Por comunidades autónomas, Cataluña concentra la mayor partida, con 216,32 millones de euros para actuaciones en Barcelona, Girona, Tarragona y Lleida, especialmente en vías como la AP-7, la AP-2 y la B-30. Castilla y León recibirá 188,4 millones para intervenciones en Burgos, León, Valladolid y Soria, mientras que Castilla-La Mancha contará con 183,9 millones repartidos entre Cuenca, Albacete, Guadalajara y Ciudad Real. Aragón dispondrá de 148,68 millones para cuatro lotes en Zaragoza. El resto de la inversión se distribuye entre la Comunidad Valenciana, con 83,78 millones en Alicante y Castellón, la Comunidad de Madrid, con 60,76 millones, La Rioja, con 45,36 millones, Asturias, con 32,35 millones, Galicia, con 26,58 millones en A Coruña, y Andalucía, con 20,42 millones en Huelva.

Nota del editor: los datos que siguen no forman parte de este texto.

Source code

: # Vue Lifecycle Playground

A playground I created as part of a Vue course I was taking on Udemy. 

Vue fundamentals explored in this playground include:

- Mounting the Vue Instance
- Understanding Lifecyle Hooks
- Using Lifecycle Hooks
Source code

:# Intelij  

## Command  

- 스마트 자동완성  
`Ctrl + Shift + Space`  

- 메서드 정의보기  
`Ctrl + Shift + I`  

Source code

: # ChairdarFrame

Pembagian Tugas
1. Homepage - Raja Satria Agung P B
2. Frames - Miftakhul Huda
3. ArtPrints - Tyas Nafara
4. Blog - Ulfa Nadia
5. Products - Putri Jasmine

La autorización llega en un momento en el que el estado de conservación de las carreteras se ha convertido en una preocupación creciente para el sector logístico y para las empresas de mantenimiento. El deterioro de los firmes no solo reduce el confort de circulación, sino que incrementa el consumo de combustible, acelera el desgaste de neumáticos y suspensiones, eleva el riesgo de averías y puede comprometer la seguridad de los conductores que utilizan la red a diario. Para CETM, la demora en la ejecución es otro de los puntos débiles del plan. Aunque las licitaciones arrancarán en 2026, la puesta en marcha completa de las actuaciones requerirá varios años, un horizonte que la patronal considera excesivo ante una situación que describe como urgente.
La medida del Gobierno representa, por tanto, un impulso relevante al programa de conservación de la Red de Carreteras del Estado, pero no cierra el debate sobre la suficiencia de la inversión pública en mantenimiento. Para Transportes, los contratos permitirán preservar las condiciones de circulación y seguridad en miles de kilómetros de vías estatales. Para el transporte de mercancías, en cambio, el anuncio confirma precisamente la existencia de un problema que exige una respuesta más ambiciosa. La cuestión de fondo es si España seguirá abordando la conservación viaria mediante paquetes parciales de licitación o si articulará una política estable de mantenimiento preventivo capaz de frenar un déficit acumulado que ya afecta a la seguridad, a la eficiencia económica y a la competitividad de uno de los principales sistemas de transporte del país.